Pulau Jerejak cost Penang RM30m, says CM


By Debra Chong, The Malaysian Insider

Turning Pulau Jerejak into an island resort has drained Penang of RM30 million, its chief minister said today.

The 362ha island off the eastern coast of Penang once served as a penal and leper colony but was turned into a resort by a joint venture company approved by former Barisan Nasional (BN) chief minister Tan Sri Dr Koh Tsu Koon.

Lim Guan Eng, the current CM from DAP, said the remodelled island was now run by Tropical Island Resort (TIR), which owed the state RM10.6 million in unpaid land premium.

He said that the amount, coupled with the state’s investment arm previous RM19 million loss, brought the total to RM30 million.

“Unfortunately, I had made a mistake because the overall loss to the state government is not only PDC’s RM19 million,” said Lim who is also PDC chairman.

“But [also] the state, through its land administration and minerals [office], had to bear a loss of RM10.6 million because TIR failed to make land premium payments for 80 acres of the land it was given on Pulau Jerejak,” he added in a media statement today.

PDC holds a 49 per cent share in TIR and had poured some RM15.5 million as investment before giving it another RM3.6 million loan.

The company was a joint-venture project with the federal Urban Development Authority (UDA) Holdings, which Lim said was approved by his predecessor Koh.

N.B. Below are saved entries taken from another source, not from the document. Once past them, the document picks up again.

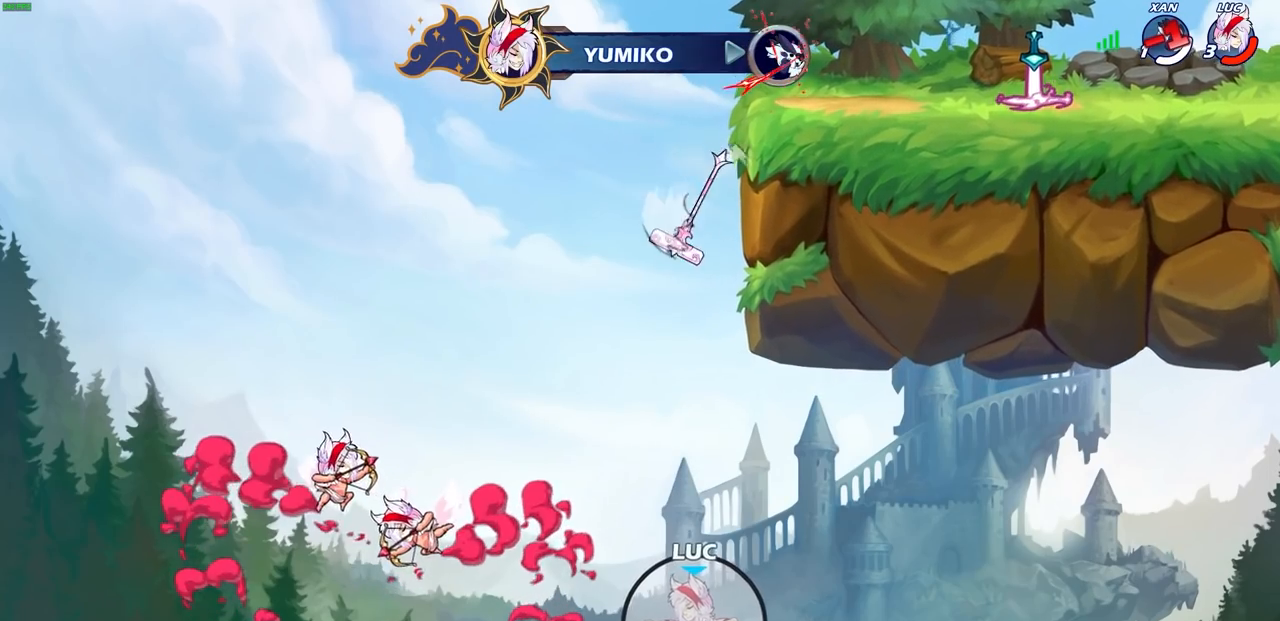
{"buttons": [], "left_stick": "center", "right_stick": "center", "events": []}
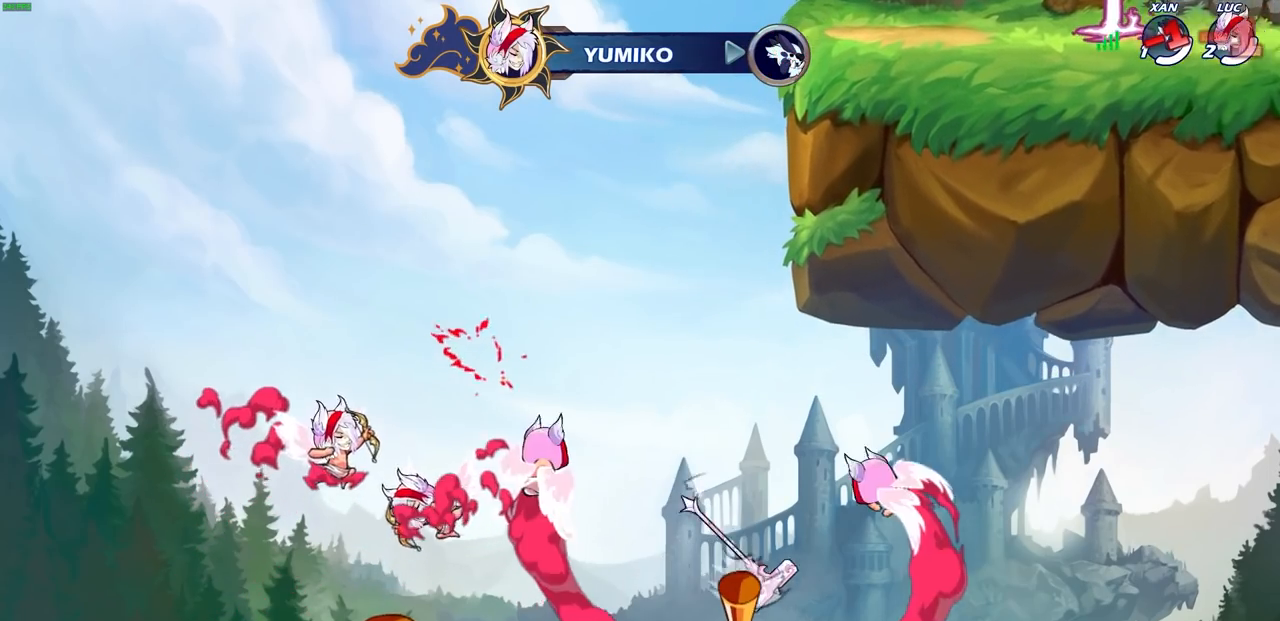
{"buttons": [], "left_stick": "center", "right_stick": "center", "events": []}
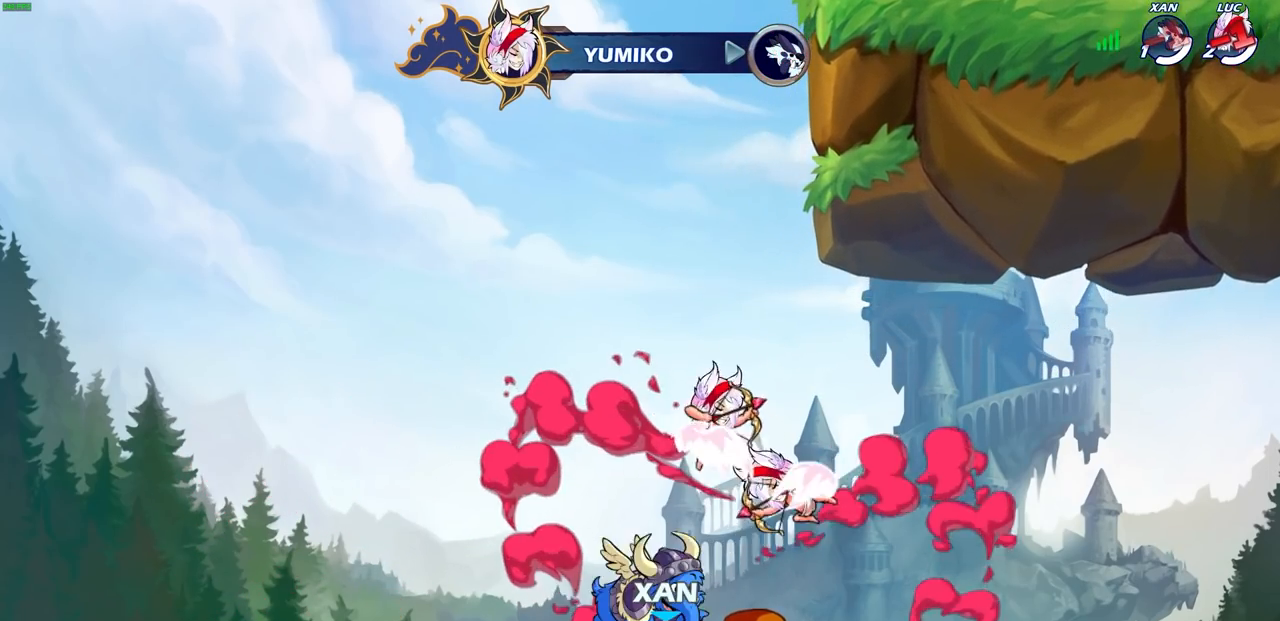
{"buttons": [], "left_stick": "center", "right_stick": "center", "events": []}
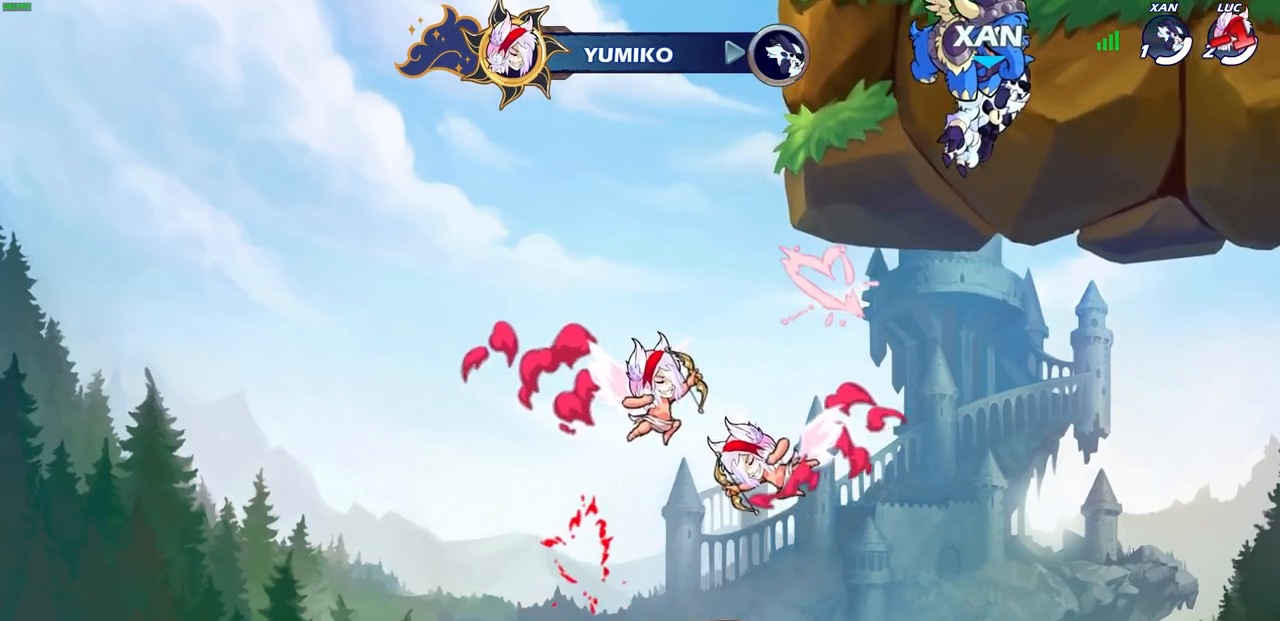
{"buttons": [], "left_stick": "center", "right_stick": "center", "events": []}
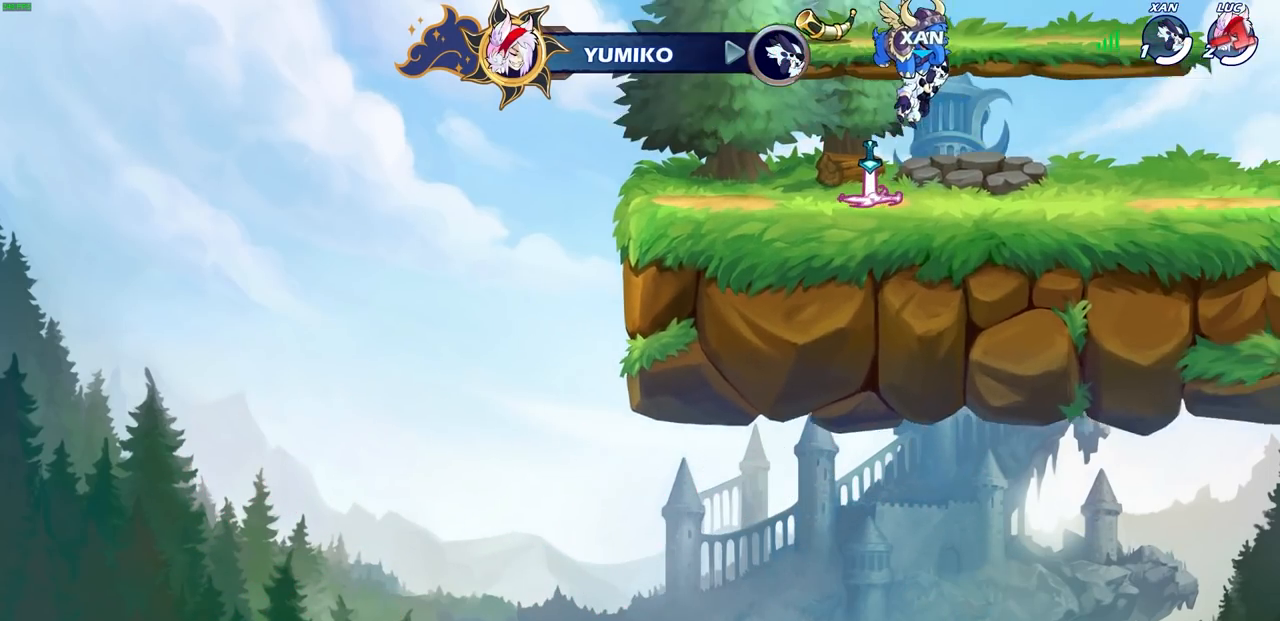
{"buttons": [], "left_stick": "center", "right_stick": "center", "events": []}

Lim had first raised the issue at a news conference yesterday, when he blamed the alleged mismanagement on his predecessor.

The DAP secretary-general accused the Gerakan leader of giving away valuable land in Pulau Jerejak to UDA during the latter’s 15-year administration.

Referring to a state report on the issue, Lim said TIR’s application for land on Pulau Jerejak was made on November 19, 1997 and was approved by the then Barisan Nasional (BN) state government on January 15, 2001.

The lease was for 60 years, and will expire on October 10, 2062.

The report noted that land premium charged by the state amounted to RM12.95 million at an annual rate of four per cent, and was to be paid back over a period of 10 years from 2004 to 2013.

To date, TIR has only paid RM4.63 million, including RM470,000 in interest, Lim said.

 The amount still owed is RM10.6 million, including RM1.81 million in interest, he added.

“TIR cannot afford to pay back by instalment based on the plan set by the state because the company does not have a good financial record,” said Lim, who trained to be an accountant before making politics a full-time career.